- DIRECTIONS:
An acceptable answer contains each line of the material, unchanged.

- SOURCE MATERIAL:
+++

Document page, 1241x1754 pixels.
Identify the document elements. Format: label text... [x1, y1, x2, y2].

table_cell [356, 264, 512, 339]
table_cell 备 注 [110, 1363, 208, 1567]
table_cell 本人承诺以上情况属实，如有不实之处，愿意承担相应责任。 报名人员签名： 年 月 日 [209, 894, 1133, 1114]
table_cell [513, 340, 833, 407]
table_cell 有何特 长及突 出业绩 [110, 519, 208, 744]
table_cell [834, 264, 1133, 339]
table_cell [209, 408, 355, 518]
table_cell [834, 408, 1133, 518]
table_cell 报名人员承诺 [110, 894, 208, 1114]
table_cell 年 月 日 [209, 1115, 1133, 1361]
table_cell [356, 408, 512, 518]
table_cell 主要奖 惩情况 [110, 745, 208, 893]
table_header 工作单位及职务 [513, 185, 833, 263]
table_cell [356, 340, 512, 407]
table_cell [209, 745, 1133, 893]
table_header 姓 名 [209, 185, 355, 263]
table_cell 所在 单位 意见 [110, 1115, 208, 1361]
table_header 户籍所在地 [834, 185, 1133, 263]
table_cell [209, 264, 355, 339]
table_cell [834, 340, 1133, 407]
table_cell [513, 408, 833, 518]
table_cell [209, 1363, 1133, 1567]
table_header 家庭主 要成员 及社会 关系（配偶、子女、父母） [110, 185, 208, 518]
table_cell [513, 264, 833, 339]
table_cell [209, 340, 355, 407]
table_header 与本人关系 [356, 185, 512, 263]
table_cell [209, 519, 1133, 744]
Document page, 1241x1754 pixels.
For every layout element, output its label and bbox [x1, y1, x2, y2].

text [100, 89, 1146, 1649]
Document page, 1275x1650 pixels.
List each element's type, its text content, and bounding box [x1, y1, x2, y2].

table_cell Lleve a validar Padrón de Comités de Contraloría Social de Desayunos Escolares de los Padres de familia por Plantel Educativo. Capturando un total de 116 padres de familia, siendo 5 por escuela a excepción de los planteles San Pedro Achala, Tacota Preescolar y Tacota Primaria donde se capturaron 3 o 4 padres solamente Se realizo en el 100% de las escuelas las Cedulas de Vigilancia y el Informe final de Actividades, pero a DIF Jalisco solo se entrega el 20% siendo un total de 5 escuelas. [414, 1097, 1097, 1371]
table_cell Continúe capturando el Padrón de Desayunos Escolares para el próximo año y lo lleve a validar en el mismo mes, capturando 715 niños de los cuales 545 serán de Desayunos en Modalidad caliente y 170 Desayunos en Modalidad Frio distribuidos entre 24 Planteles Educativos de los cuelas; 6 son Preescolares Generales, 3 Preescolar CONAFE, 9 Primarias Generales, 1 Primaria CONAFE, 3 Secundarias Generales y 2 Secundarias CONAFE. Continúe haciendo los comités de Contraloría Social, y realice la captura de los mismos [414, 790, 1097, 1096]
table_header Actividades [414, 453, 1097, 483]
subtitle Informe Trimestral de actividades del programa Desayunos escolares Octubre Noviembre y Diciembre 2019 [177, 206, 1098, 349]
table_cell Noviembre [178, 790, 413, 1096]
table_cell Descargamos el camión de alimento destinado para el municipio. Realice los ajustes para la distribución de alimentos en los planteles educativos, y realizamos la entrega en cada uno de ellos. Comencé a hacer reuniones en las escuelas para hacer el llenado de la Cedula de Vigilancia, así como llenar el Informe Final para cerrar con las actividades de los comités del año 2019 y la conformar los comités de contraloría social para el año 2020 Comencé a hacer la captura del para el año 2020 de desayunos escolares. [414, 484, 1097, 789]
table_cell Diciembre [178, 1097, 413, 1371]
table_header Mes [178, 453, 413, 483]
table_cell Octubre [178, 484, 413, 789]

+++

- RESPONSE TO THE EXERCISE:
Document page, 1241x1754 pixels.
Identify the document elements. Format: label text... [x1, y1, x2, y2].

table_cell [356, 264, 512, 339]
table_cell 备 注 [110, 1363, 208, 1567]
table_cell 本人承诺以上情况属实，如有不实之处，愿意承担相应责任。 报名人员签名： 年 月 日 [209, 894, 1133, 1114]
table_cell [513, 340, 833, 407]
table_cell 有何特 长及突 出业绩 [110, 519, 208, 744]
table_cell [834, 264, 1133, 339]
table_cell [209, 408, 355, 518]
table_cell [834, 408, 1133, 518]
table_cell 报名人员承诺 [110, 894, 208, 1114]
table_cell 年 月 日 [209, 1115, 1133, 1361]
table_cell [356, 408, 512, 518]
table_cell 主要奖 惩情况 [110, 745, 208, 893]
table_header 工作单位及职务 [513, 185, 833, 263]
table_cell [356, 340, 512, 407]
table_cell [209, 745, 1133, 893]
table_header 姓 名 [209, 185, 355, 263]
table_cell 所在 单位 意见 [110, 1115, 208, 1361]
table_header 户籍所在地 [834, 185, 1133, 263]
table_cell [209, 264, 355, 339]
table_cell [834, 340, 1133, 407]
table_cell [513, 408, 833, 518]
table_cell [209, 1363, 1133, 1567]
table_header 家庭主 要成员 及社会 关系（配偶、子女、父母） [110, 185, 208, 518]
table_cell [513, 264, 833, 339]
table_cell [209, 340, 355, 407]
table_header 与本人关系 [356, 185, 512, 263]
table_cell [209, 519, 1133, 744]
Document page, 1241x1754 pixels.
For every layout element, output its label and bbox [x1, y1, x2, y2].

text [100, 89, 1146, 1649]
Document page, 1275x1650 pixels.
List each element's type, its text content, and bounding box [x1, y1, x2, y2].

table_cell Lleve a validar Padrón de Comités de Contraloría Social de Desayunos Escolares de los Padres de familia por Plantel Educativo. Capturando un total de 116 padres de familia, siendo 5 por escuela a excepción de los planteles San Pedro Achala, Tacota Preescolar y Tacota Primaria donde se capturaron 3 o 4 padres solamente Se realizo en el 100% de las escuelas las Cedulas de Vigilancia y el Informe final de Actividades, pero a DIF Jalisco solo se entrega el 20% siendo un total de 5 escuelas. [414, 1097, 1097, 1371]
table_cell Continúe capturando el Padrón de Desayunos Escolares para el próximo año y lo lleve a validar en el mismo mes, capturando 715 niños de los cuales 545 serán de Desayunos en Modalidad caliente y 170 Desayunos en Modalidad Frio distribuidos entre 24 Planteles Educativos de los cuelas; 6 son Preescolares Generales, 3 Preescolar CONAFE, 9 Primarias Generales, 1 Primaria CONAFE, 3 Secundarias Generales y 2 Secundarias CONAFE. Continúe haciendo los comités de Contraloría Social, y realice la captura de los mismos [414, 790, 1097, 1096]
table_header Actividades [414, 453, 1097, 483]
subtitle Informe Trimestral de actividades del programa Desayunos escolares Octubre Noviembre y Diciembre 2019 [177, 206, 1098, 349]
table_cell Noviembre [178, 790, 413, 1096]
table_cell Descargamos el camión de alimento destinado para el municipio. Realice los ajustes para la distribución de alimentos en los planteles educativos, y realizamos la entrega en cada uno de ellos. Comencé a hacer reuniones en las escuelas para hacer el llenado de la Cedula de Vigilancia, así como llenar el Informe Final para cerrar con las actividades de los comités del año 2019 y la conformar los comités de contraloría social para el año 2020 Comencé a hacer la captura del para el año 2020 de desayunos escolares. [414, 484, 1097, 789]
table_cell Diciembre [178, 1097, 413, 1371]
table_header Mes [178, 453, 413, 483]
table_cell Octubre [178, 484, 413, 789]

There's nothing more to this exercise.